🌍 Air Quality Index (AQI) Prediction Model

A comprehensive machine learning project for predicting Air Quality Index (AQI) in Kolkata using Linear Regression

Overview • Dataset • Features • Results • Visualizations • Installation • Usage

📋 Overview

This project implements a Linear Regression model to predict Air Quality Index (AQI) values for Kolkata, India. By analyzing pollutant concentrations and temporal patterns, the model provides accurate predictions of air quality conditions, enabling better environmental monitoring and public health awareness.

Built by: valiantProgrammer (Rupayan Dey)

📊 Dataset Overview

Dataset Source

City Day Dataset - Historical air quality measurements from Indian cities

Kolkata Data Specifications

Time Period: Multi-year air quality records
Records: 804 daily observations
Collection Method: Ground-based monitoring stations

Features Analyzed

Feature	Unit	Description	Range
PM2.5	µg/m³	Fine Particulate Matter	Variable
PM10	µg/m³	Coarse Particulate Matter	Variable
NO2	ppb	Nitrogen Dioxide	Variable
CO	ppm	Carbon Monoxide	Variable
SO2	ppb	Sulfur Dioxide	Variable
AQI	Index	Air Quality Index (Target)	0-500+
AQI_Status	Category	Air Quality Category	Good/Moderate/Poor/Severe

Data Cleaning Process

✓ Extracted Kolkata-specific records (19,042 to 19,846)
✓ Selected relevant columns for analysis
✓ Renamed columns for clarity
✓ Removed missing values in AQI column
✓ Converted date strings to datetime format

🎯 Project Features

Key Components:

Data Exploration & Analysis
- Temporal pattern analysis
- Pollutant concentration trends
- Missing data assessment
Visualization Suite
- Time series analysis
- Correlation matrices
- Distribution analysis
- Heatmap representations
Machine Learning Pipeline
- Feature engineering (date ordinal conversion)
- Train-test split (80-20)

Extracted data entries
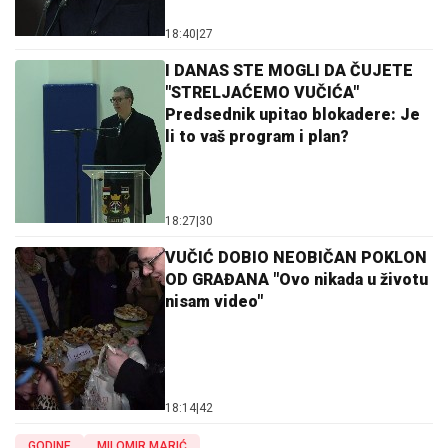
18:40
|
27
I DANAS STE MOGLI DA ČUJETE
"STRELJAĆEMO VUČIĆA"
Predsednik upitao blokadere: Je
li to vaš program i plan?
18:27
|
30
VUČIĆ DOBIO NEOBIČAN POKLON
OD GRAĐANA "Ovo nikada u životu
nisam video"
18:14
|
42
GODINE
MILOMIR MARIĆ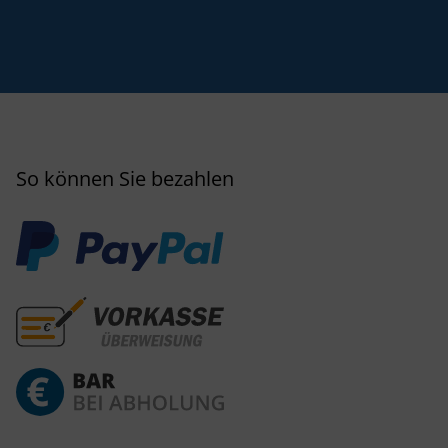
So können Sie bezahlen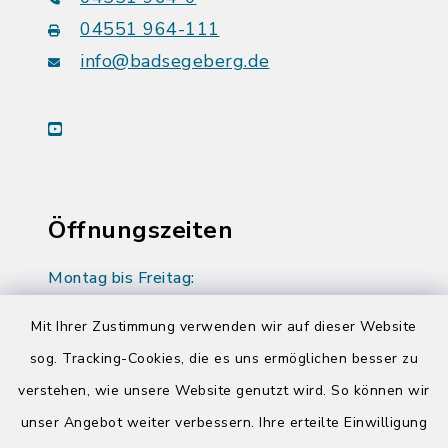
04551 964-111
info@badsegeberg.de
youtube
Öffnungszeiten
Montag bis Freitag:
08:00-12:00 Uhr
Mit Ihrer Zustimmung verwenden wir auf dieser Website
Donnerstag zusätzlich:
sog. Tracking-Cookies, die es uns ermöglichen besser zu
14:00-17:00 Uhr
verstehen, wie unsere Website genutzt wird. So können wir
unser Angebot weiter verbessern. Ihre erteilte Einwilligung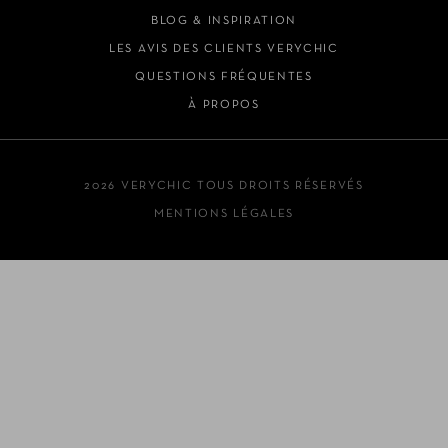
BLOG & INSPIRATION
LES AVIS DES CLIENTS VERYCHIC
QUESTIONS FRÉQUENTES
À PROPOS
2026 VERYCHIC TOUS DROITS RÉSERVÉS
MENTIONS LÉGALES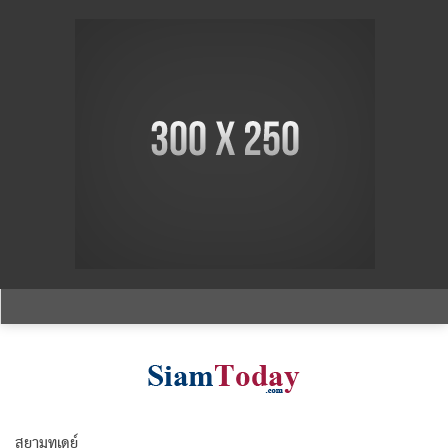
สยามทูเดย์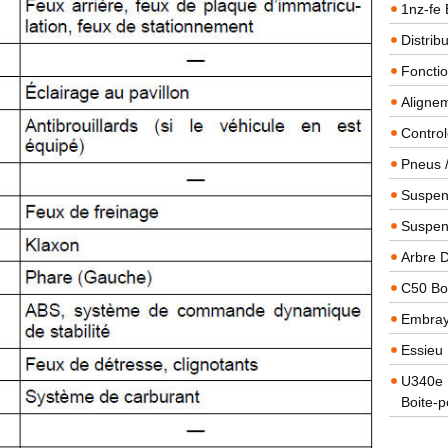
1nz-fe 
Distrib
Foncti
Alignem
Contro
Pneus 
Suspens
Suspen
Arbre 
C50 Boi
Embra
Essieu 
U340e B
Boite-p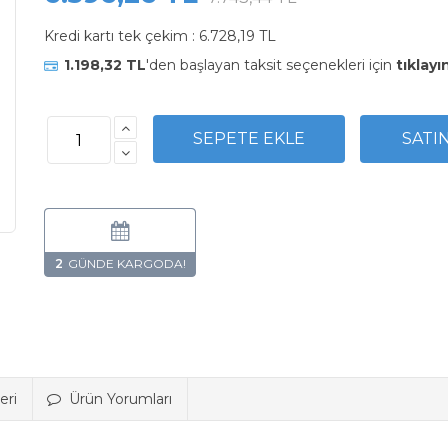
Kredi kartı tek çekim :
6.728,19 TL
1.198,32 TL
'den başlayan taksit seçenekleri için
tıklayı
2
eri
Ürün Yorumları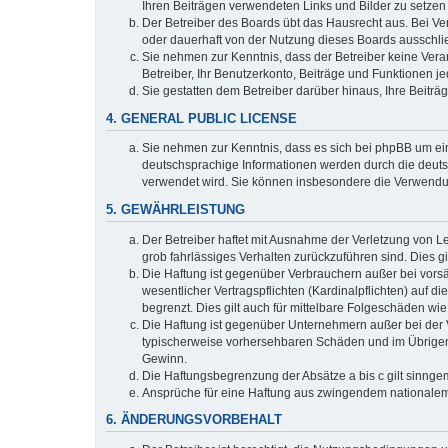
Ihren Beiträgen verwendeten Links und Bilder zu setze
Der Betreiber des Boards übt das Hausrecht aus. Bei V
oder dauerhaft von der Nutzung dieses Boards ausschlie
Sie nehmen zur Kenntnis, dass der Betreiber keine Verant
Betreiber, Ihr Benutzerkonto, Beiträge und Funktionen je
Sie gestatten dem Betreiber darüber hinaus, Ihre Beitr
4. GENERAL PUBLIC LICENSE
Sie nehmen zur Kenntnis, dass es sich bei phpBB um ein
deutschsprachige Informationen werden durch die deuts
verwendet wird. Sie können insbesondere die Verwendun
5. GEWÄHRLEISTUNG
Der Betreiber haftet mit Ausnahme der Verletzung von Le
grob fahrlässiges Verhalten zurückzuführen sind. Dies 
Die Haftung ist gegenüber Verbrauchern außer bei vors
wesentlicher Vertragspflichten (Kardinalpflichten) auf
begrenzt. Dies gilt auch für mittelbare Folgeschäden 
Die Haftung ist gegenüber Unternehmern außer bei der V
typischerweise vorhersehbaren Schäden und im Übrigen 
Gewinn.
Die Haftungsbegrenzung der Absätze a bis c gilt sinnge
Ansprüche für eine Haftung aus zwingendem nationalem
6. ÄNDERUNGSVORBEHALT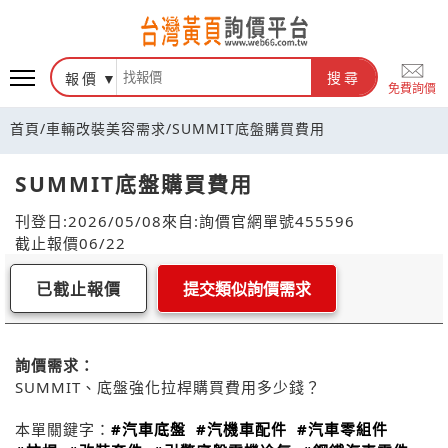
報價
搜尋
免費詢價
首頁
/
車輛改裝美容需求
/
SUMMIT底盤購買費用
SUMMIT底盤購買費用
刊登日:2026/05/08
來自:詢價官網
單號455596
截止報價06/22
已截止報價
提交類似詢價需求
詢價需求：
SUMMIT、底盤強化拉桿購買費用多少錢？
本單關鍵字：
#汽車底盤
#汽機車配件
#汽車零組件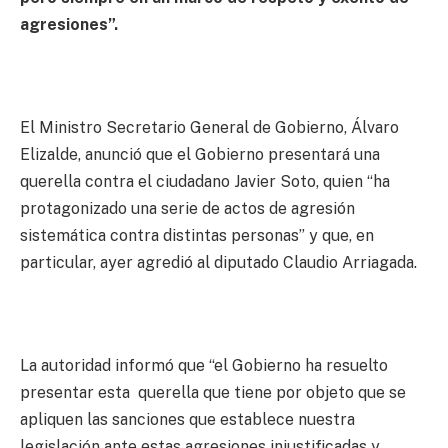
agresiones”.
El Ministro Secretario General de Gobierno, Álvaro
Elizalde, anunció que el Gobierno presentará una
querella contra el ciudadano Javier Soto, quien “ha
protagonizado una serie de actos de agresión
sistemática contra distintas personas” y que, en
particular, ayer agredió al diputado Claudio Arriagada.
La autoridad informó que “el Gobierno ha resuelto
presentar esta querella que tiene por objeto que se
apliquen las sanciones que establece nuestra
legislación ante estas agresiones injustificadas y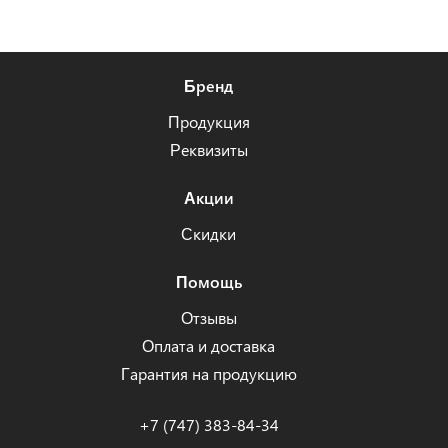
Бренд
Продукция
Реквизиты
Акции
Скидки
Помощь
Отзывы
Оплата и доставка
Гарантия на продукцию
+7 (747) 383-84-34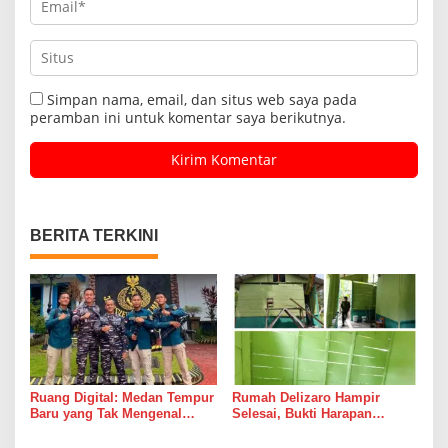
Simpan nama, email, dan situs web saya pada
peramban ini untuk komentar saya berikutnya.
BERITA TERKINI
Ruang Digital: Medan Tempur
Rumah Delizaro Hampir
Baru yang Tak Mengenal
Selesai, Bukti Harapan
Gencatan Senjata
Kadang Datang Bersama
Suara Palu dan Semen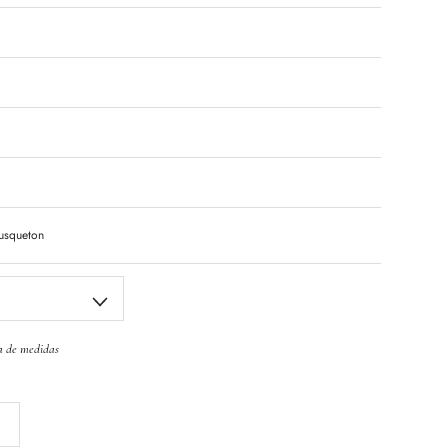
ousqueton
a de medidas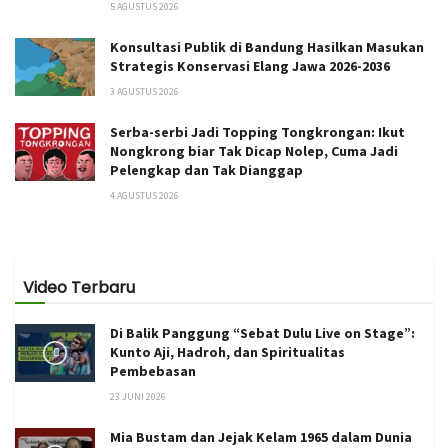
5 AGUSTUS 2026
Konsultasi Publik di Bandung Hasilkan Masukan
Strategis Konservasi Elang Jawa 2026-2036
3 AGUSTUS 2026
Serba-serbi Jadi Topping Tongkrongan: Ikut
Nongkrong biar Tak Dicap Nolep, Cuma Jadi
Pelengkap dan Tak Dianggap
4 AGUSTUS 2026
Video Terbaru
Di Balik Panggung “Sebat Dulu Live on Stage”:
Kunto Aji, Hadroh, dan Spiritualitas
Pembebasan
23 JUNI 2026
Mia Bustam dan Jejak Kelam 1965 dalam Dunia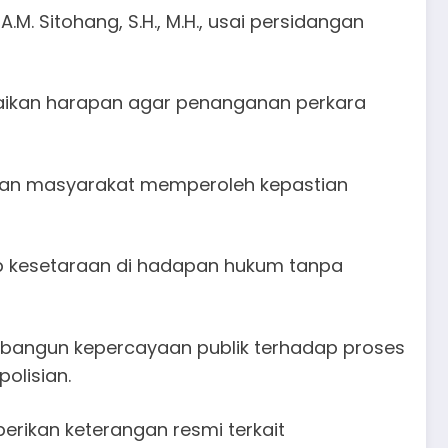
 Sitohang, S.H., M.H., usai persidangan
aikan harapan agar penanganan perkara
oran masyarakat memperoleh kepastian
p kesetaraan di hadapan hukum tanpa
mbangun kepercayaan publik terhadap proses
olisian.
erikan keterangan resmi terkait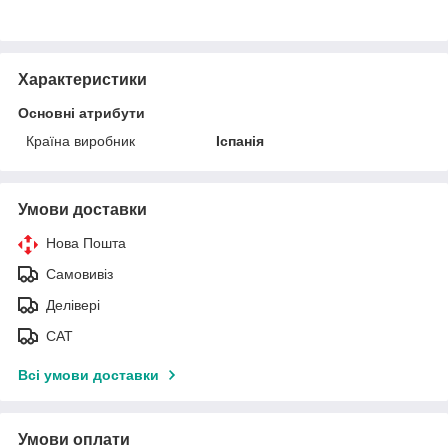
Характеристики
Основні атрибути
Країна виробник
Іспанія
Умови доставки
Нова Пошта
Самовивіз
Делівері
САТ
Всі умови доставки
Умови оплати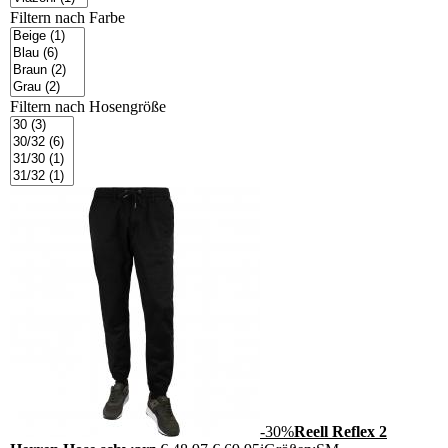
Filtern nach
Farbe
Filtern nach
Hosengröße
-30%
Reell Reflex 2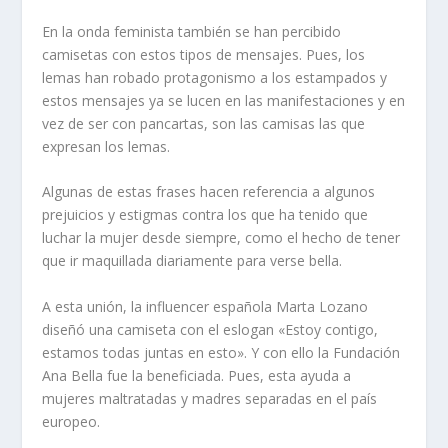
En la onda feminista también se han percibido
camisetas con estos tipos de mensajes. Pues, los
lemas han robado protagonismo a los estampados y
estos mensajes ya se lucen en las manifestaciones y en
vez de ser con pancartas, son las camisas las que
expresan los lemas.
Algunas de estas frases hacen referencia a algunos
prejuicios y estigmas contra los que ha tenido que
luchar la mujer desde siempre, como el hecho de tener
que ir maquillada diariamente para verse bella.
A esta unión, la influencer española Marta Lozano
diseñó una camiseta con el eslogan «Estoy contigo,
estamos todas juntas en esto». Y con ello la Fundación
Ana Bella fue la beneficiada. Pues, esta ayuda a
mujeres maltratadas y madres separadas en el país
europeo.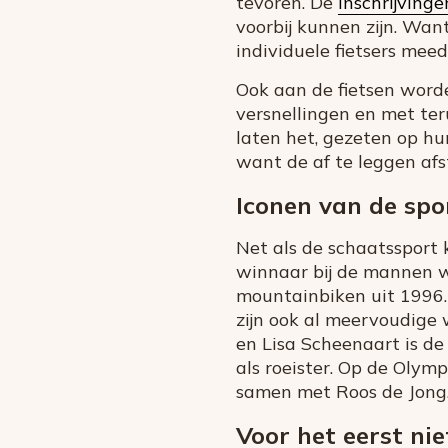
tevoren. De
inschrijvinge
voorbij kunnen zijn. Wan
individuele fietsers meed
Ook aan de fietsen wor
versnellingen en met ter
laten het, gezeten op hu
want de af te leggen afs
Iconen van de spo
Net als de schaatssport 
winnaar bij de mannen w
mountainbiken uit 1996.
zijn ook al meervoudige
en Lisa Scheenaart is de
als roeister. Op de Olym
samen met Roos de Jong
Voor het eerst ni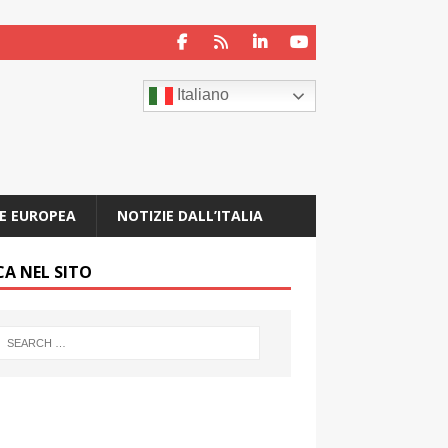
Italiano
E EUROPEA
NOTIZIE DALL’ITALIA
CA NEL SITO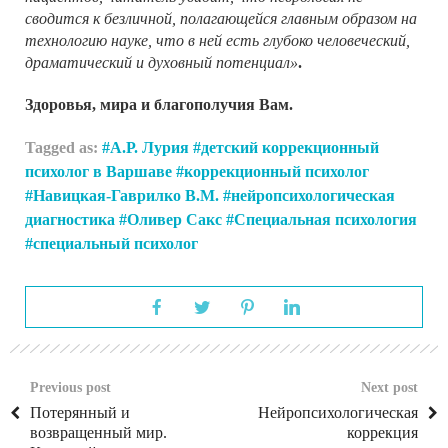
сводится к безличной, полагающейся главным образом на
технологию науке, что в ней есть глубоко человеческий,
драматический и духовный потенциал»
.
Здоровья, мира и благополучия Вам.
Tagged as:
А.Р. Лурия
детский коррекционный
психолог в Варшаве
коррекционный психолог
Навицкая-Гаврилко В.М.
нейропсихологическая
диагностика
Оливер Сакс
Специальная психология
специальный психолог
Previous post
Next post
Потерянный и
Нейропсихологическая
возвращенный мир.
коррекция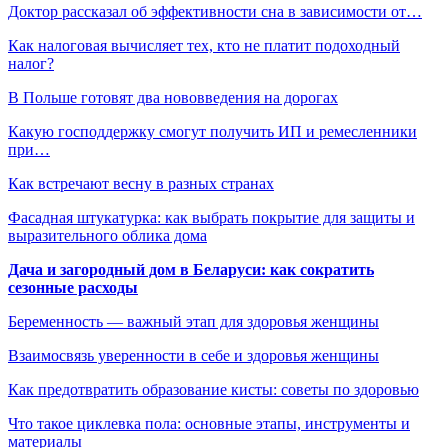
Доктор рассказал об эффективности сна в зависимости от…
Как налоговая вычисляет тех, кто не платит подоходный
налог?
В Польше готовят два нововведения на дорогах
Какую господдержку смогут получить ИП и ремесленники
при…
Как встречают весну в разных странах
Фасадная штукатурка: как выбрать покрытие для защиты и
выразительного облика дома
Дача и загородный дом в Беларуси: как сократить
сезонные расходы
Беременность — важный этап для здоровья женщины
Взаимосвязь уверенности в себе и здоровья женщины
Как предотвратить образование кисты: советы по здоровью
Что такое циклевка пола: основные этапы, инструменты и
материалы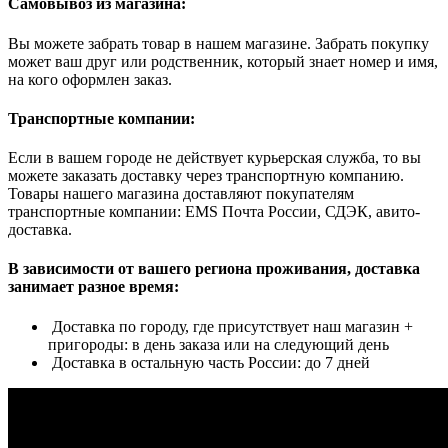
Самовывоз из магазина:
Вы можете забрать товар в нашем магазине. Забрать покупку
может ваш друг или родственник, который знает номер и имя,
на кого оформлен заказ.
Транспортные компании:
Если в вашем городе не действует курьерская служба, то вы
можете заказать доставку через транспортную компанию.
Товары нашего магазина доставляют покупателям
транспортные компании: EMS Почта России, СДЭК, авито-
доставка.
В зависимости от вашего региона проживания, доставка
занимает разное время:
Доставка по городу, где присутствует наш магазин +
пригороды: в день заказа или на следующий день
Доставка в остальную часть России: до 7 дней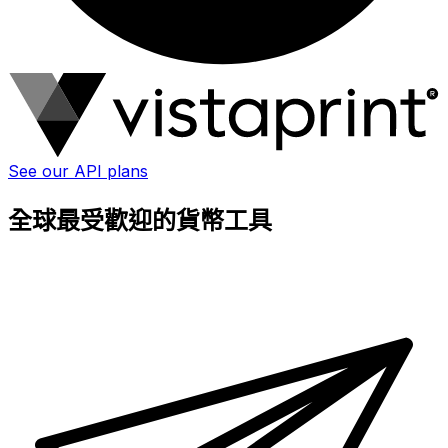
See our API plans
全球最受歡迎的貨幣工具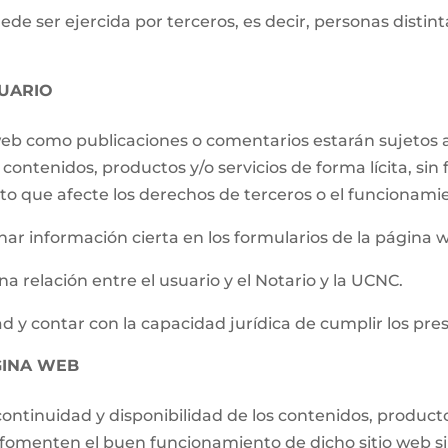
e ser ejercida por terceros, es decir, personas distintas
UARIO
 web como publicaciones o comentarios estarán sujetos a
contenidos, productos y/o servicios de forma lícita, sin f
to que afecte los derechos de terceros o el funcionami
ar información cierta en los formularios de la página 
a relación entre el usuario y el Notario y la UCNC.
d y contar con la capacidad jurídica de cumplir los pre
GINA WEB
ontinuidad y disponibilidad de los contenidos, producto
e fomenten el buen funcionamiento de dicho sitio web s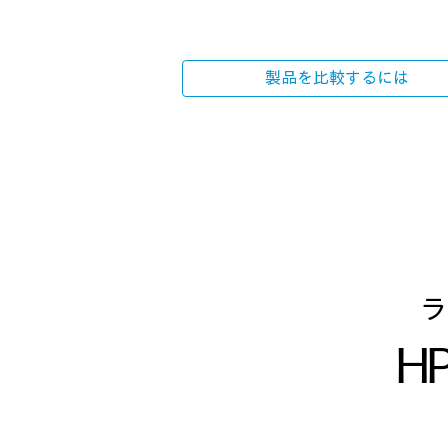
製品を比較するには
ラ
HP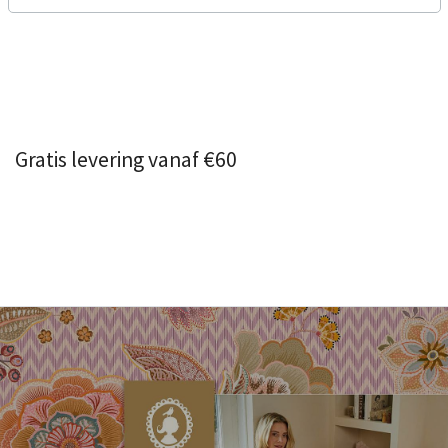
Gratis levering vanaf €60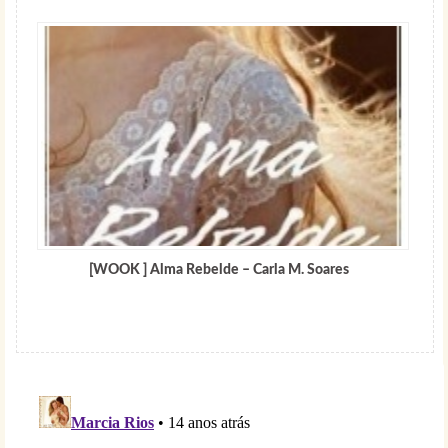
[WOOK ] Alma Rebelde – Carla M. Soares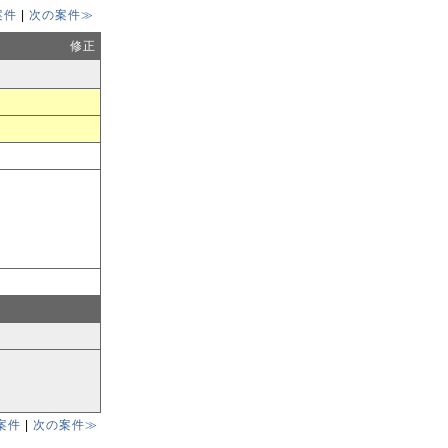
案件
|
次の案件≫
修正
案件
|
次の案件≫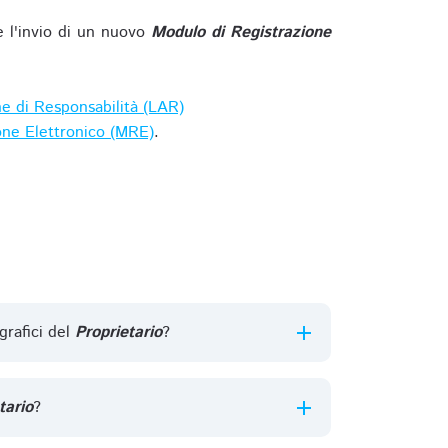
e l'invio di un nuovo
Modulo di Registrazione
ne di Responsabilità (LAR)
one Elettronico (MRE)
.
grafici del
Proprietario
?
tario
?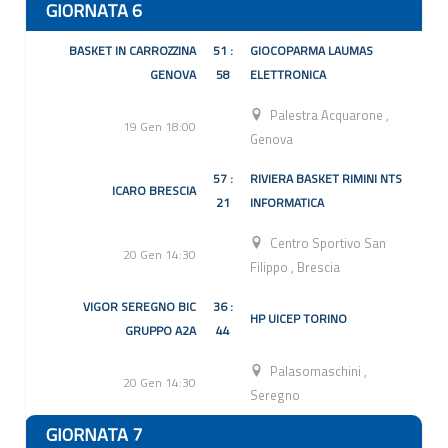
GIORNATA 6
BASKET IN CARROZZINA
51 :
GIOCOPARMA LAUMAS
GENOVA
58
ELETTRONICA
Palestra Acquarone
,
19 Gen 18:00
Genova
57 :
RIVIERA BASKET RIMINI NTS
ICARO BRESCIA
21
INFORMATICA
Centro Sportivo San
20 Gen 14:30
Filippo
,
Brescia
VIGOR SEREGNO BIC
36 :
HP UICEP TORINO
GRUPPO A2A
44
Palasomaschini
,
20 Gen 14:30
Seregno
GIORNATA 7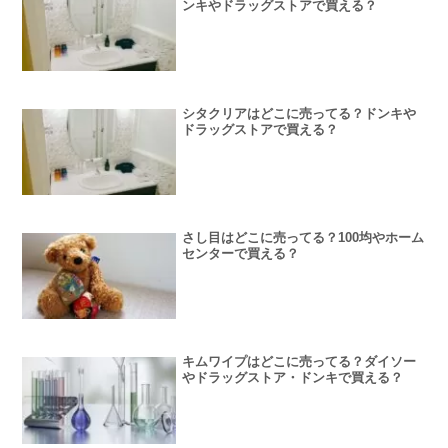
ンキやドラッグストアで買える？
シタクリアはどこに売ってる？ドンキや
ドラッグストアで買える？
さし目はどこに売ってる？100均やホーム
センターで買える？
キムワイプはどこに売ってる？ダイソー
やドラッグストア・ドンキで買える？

* Apply what you read:
- a) In the AQI project page, rewrite the paragraph beginning "This project implements a Linear Regression model" as a shorter version that keeps its main facts.
- b) Reproduce the AQI project page word for word between "Overview • Dataset" and "valiantProgrammer (Rupayan Dey)", inclusive.
- c) According to the AQI project page, how many daily observations make up the Kolkata data?

* Results:
- a) The project uses a Linear Regression model to predict AQI values for Kolkata, India. It analyzes pollutant concentrations and temporal patterns to give accurate air quality predictions that support environmental monitoring and public health awareness.

- b)
Overview • Dataset • Features • Results • Visualizations • Installation • Usage

📋 Overview

This project implements a Linear Regression model to predict Air Quality Index (AQI) values for Kolkata, India. By analyzing pollutant concentrations and temporal patterns, the model provides accurate predictions of air quality conditions, enabling better environmental monitoring and public health awareness.

Built by: valiantProgrammer (Rupayan Dey)

- c) 804 daily observations.